WORK INSTRUCTION: Restate all entries exactly.

Records from a data source
····················

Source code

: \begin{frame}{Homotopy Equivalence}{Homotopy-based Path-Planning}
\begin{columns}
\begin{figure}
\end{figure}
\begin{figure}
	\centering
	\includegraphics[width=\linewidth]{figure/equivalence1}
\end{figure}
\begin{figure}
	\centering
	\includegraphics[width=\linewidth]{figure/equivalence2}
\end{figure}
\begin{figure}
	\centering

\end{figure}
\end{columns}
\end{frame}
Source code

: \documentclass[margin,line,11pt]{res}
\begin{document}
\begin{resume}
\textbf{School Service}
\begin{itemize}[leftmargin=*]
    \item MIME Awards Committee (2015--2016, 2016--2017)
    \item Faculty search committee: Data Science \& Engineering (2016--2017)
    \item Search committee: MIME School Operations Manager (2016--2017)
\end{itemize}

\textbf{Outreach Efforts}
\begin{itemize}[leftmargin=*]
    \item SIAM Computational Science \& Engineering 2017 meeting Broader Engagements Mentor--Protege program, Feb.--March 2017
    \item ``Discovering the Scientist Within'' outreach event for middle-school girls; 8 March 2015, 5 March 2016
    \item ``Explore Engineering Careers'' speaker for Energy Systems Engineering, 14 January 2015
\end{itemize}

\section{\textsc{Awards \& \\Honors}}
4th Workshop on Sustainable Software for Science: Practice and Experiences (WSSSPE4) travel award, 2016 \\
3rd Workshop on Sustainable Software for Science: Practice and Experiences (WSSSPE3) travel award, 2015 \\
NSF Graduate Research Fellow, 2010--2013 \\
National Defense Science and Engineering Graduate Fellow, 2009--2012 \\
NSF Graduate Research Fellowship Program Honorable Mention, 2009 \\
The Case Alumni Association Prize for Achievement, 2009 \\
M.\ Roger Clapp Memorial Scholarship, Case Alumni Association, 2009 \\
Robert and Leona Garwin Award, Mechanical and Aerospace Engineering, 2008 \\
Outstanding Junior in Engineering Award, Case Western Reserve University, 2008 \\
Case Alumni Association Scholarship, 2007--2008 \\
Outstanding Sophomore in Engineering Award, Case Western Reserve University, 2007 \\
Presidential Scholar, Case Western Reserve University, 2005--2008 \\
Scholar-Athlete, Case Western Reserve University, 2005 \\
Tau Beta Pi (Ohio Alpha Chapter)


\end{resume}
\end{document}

····················

RESULT OF THE TASK:
Source code

: \begin{frame}{Homotopy Equivalence}{Homotopy-based Path-Planning}
\begin{columns}
\begin{figure}
\end{figure}
\begin{figure}
	\centering
	\includegraphics[width=\linewidth]{figure/equivalence1}
\end{figure}
\begin{figure}
	\centering
	\includegraphics[width=\linewidth]{figure/equivalence2}
\end{figure}
\begin{figure}
	\centering

\end{figure}
\end{columns}
\end{frame}
Source code

: \documentclass[margin,line,11pt]{res}
\begin{document}
\begin{resume}
\textbf{School Service}
\begin{itemize}[leftmargin=*]
    \item MIME Awards Committee (2015--2016, 2016--2017)
    \item Faculty search committee: Data Science \& Engineering (2016--2017)
    \item Search committee: MIME School Operations Manager (2016--2017)
\end{itemize}

\textbf{Outreach Efforts}
\begin{itemize}[leftmargin=*]
    \item SIAM Computational Science \& Engineering 2017 meeting Broader Engagements Mentor--Protege program, Feb.--March 2017
    \item ``Discovering the Scientist Within'' outreach event for middle-school girls; 8 March 2015, 5 March 2016
    \item ``Explore Engineering Careers'' speaker for Energy Systems Engineering, 14 January 2015
\end{itemize}

\section{\textsc{Awards \& \\Honors}}
4th Workshop on Sustainable Software for Science: Practice and Experiences (WSSSPE4) travel award, 2016 \\
3rd Workshop on Sustainable Software for Science: Practice and Experiences (WSSSPE3) travel award, 2015 \\
NSF Graduate Research Fellow, 2010--2013 \\
National Defense Science and Engineering Graduate Fellow, 2009--2012 \\
NSF Graduate Research Fellowship Program Honorable Mention, 2009 \\
The Case Alumni Association Prize for Achievement, 2009 \\
M.\ Roger Clapp Memorial Scholarship, Case Alumni Association, 2009 \\
Robert and Leona Garwin Award, Mechanical and Aerospace Engineering, 2008 \\
Outstanding Junior in Engineering Award, Case Western Reserve University, 2008 \\
Case Alumni Association Scholarship, 2007--2008 \\
Outstanding Sophomore in Engineering Award, Case Western Reserve University, 2007 \\
Presidential Scholar, Case Western Reserve University, 2005--2008 \\
Scholar-Athlete, Case Western Reserve University, 2005 \\
Tau Beta Pi (Ohio Alpha Chapter)


\end{resume}
\end{document}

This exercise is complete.